Чтобы осуществить это, им надо накоплять.


Было бы интересно обсудить это особо, независимо от тех ошибок, которые Маркс делает при выведении этого закона. Но нам не стоит задерживаться на этом, поскольку, чтобы опровергнуть этот аргумент, достаточно взглянуть на его предпосылки. Однако сходное, хотя и не идентичное, утверждение характеризует одну из важнейших "движущих сил" в Марксовой теории общественной динамики и одновременно связывает теорию эксплуатации и другую часть Марксовой аналитической системы, обычно именуемую "теорией накопления".
Основную часть неправедных доходов, выжатых из эксплуатируемого труда (по мнению некоторых последователей – все доходы), капиталисты превращают в капитал – в средства производства. Если отбросить ассоциации, которые навязываются Марксовой терминологией, речь, конечно, идет всего лишь об очень знакомом явлении, описываемом обычно в терминах сбережений и инвестиций. Для Маркса же этого простого факта было недостаточно: если капиталистический процесс призван был разворачиваться с неумолимой последовательностью, то этот факт должен был стать частью этой последовательности, а это практически означало, что он должен был стать необходимостью.

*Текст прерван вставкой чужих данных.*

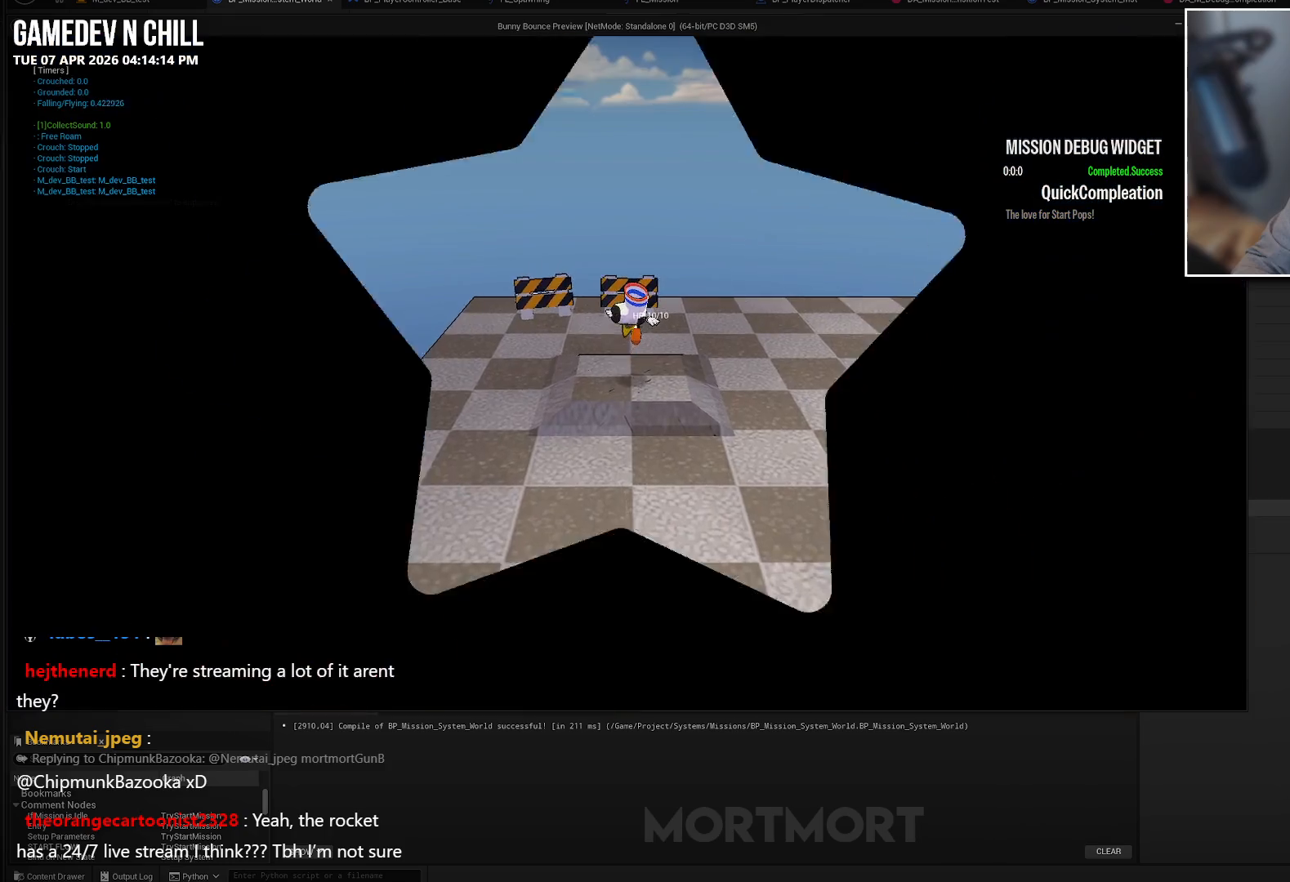
{"buttons": [], "left_stick": "down-right", "right_stick": "center", "events": [[50, "left_stick", "down-right"]]}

И совсем недостаточно было допустить, чтобы эта необходимость вырастала из социальной психологии капиталистического класса, например, как у Макса Вебера, который сделал пуританскую жизненную позицию – а воздержание от растраты прибылей на жизненные удовольствия, по всей видимости, отлично вписывается в нее – причиной капиталистического поведения. Маркс никогда не отвергал той поддержки, которую он мог извлечь из такого рода аргументов [К примеру, он превосходит самого себя в разглагольствованиях на эту тему, заходя, на мой взгляд, гораздо дальше, чем это позволительно автору экономической интерпретации истории. Для класса капиталистов накопление может быть "Моисеем и всеми пророками" (!), а может и не быть, в свою очередь подобные пассажи способны поражать нас своей нелепостью, а могут и не поражать, но что касается Маркса, то аргументы такого типа и выраженные в таком стиле свидетельствуют об определенной их слабости, которую следовало бы скрывать [См. Маркс К., Энгельс Ф. Соч. 2-е изд.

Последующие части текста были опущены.